Ancora una volta la guerra di Troia è un evento intriso di insensatezza e la confusione che esplode con gli scontri concitati del V atto ne è una prova lampante. Disprezzo e ripudio per le ostilità è anche ciò che trapela da una delle più note tragedie shakespeariane, Romeo and Juliet [3].

Se lo scontro tra nazioni di Hamlet e Troilus and Cressida viene ridotto a scontro tra fazioni all’interno di un contesto cittadino ci si ritrova immersi nelle vicende dei due innamorati di Verona. Il rifiuto dei rinnovati scontri in cui si sporcano/ di sangue cittadino mani di cittadini emerge già dalle parole del prologo in apertura, a cui il drammaturgo affida non solo l’anticipazione del plot, ma anche il proprio punto di vista sulla vicenda. Qui è la figura del principe Della Scala a provare la mediazione tra Montecchi e Capuleti, ma il suo tentativo non ha effetto dal momento che per fermare le zuffe cittadine e separare un odio incancrenito è stata necessaria la morte dei due giovani innamorati:

Allora dove sono
questi nemici? Capuleti! Montecchi!
vedete che flagello si è abbattuto
sull’odio vostro? Vedete come il Cielo
ha saputo servirsi dell’amore
per colpire le vostre gioie a morte! (V, 3).
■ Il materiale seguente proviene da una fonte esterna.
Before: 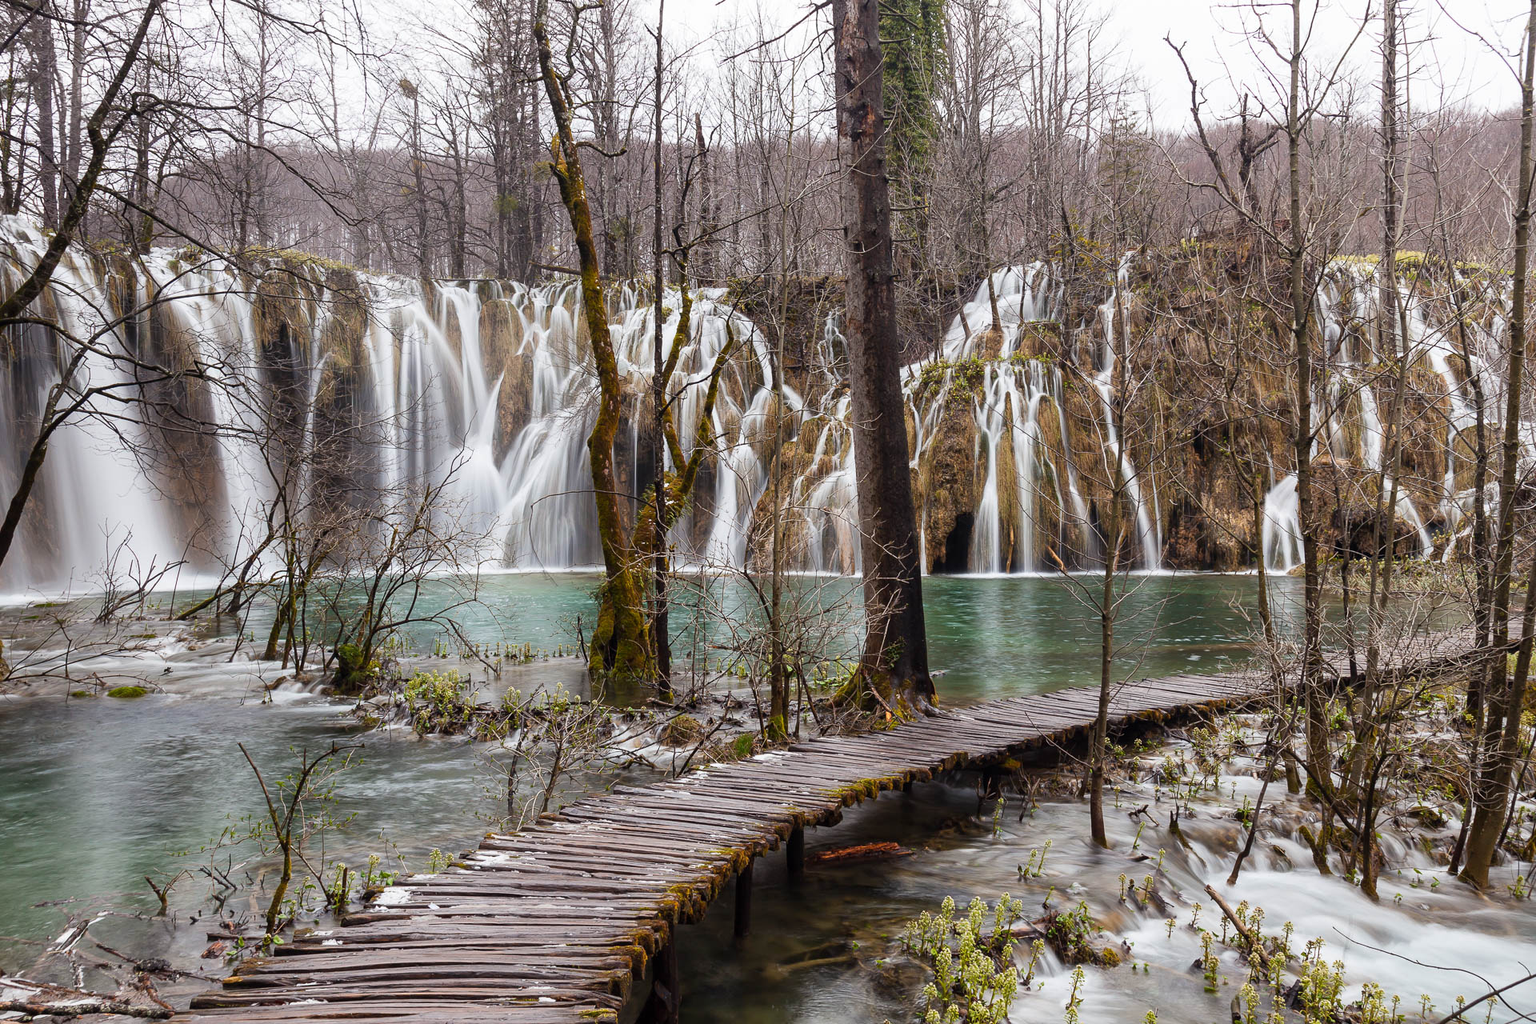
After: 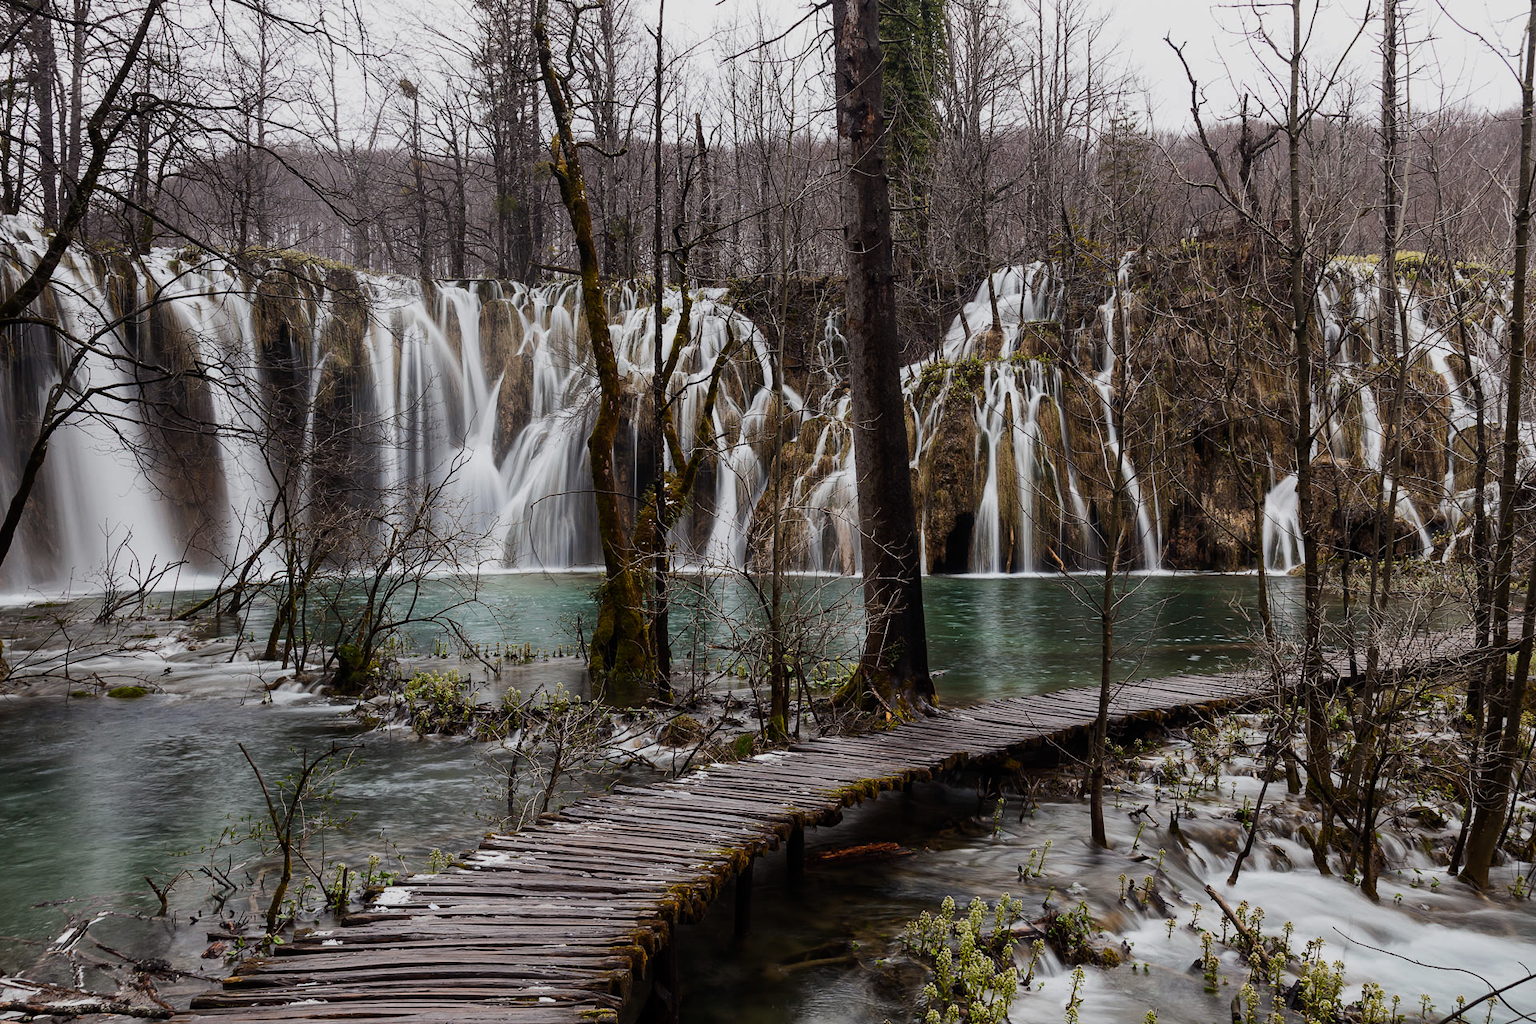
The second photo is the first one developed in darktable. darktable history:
exposure: exposure -1 EV, compensate highlight preservation false
tone equalizer: -8 EV -0.75 EV, -7 EV -0.7 EV, -6 EV -0.6 EV, -5 EV -0.4 EV, -3 EV 0.4 EV, -2 EV 0.6 EV, -1 EV 0.7 EV, +0 EV 0.75 EV, edges refinement/feathering 500, mask exposure compensation -1.57 EV, preserve details no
Roméo et Juliette: La Scéne du tombeau,
Joseph Wright di Derby, 1790

Tutto ciò che è accaduto è stato senza motivo. Ogni volta che l’uomo brandisce la spada contro il suo simile non vi è nulla di razionale nelle azioni umane. La guerra, sia essa tra popoli, tra nazioni, tra fazioni, tra casati, tra membri della stessa famiglia, rimane una gramigna da estirpare e questo Shakespeare lo sapeva bene e lo ha voluto perennemente ricordare a chi si è apprestato nei secoli ad assistere o a leggere una sua opera. 


[1] I corsivi successivi sono tutti tratti da W. SHAKESPEARE, The Tragedy of Troilus and Cressida, traduzione di Luigi Squarzina..

[2] I corsivi successivi sono tutti tratti da W. SHAKESPEARE, The Tragedy of Hamlet, traduzione di Luigi Squarzina.

[3] Per le citazioni in corsivo tratte dall’opera si è ricorso a: W. SHAKESPEARE, The Tragedy of Romeo and Juliet, traduzione di Guido Bulla.